INPUT DATA Start Marker

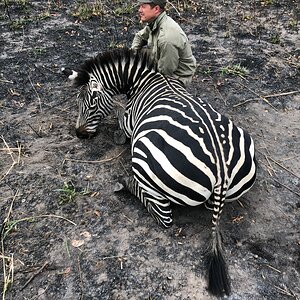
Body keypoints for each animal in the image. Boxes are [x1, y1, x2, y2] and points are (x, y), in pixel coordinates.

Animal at [62, 48, 256, 296]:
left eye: (91, 104)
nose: (80, 134)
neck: (143, 80)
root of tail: (221, 170)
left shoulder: (129, 122)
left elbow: (120, 117)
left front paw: (117, 127)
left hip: (142, 157)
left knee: (162, 216)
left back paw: (124, 182)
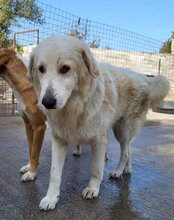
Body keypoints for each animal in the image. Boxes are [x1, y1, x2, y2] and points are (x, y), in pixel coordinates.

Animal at [0, 49, 46, 181]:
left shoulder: (40, 126)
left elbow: (35, 152)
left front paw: (32, 173)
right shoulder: (28, 125)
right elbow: (31, 149)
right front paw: (29, 167)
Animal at [28, 35, 170, 211]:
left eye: (65, 68)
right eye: (41, 69)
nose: (47, 102)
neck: (76, 107)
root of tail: (145, 78)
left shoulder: (99, 140)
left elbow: (96, 168)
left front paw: (92, 189)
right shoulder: (59, 140)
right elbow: (54, 174)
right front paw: (51, 198)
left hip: (122, 130)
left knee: (125, 152)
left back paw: (118, 171)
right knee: (129, 150)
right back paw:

INPUT DATA End Marker

TASK OBJECTIVE
Repeat the listing above in full, exactly, and omit its pictures.

TASK OUTPUT
Body keypoints for each animal in the image. Boxes are [x1, y1, x2, y2] and points are (x, y), in pixel coordinates.

Animal at [62, 48, 256, 296]:
left eye: (91, 104)
nose: (80, 134)
neck: (143, 80)
root of tail: (221, 170)
left shoulder: (129, 122)
left elbow: (120, 117)
left front paw: (117, 127)
left hip: (142, 157)
left knee: (162, 216)
left back paw: (124, 182)
Body keypoints for each animal in the image. Boxes are [x1, y1, x2, y2] and points are (x, y), in pixel coordinates.

Animal at [0, 49, 46, 181]:
left shoulder: (40, 126)
left elbow: (35, 152)
left front paw: (32, 173)
right shoulder: (28, 125)
right elbow: (31, 149)
right front paw: (29, 167)
Animal at [28, 35, 170, 211]:
left eye: (65, 68)
right eye: (41, 69)
nose: (47, 102)
neck: (76, 107)
root of tail: (145, 78)
left shoulder: (99, 140)
left elbow: (96, 168)
left front paw: (92, 189)
right shoulder: (59, 140)
right elbow: (54, 174)
right front paw: (51, 198)
left hip: (122, 130)
left knee: (125, 152)
left back paw: (118, 171)
right knee: (129, 150)
right back paw:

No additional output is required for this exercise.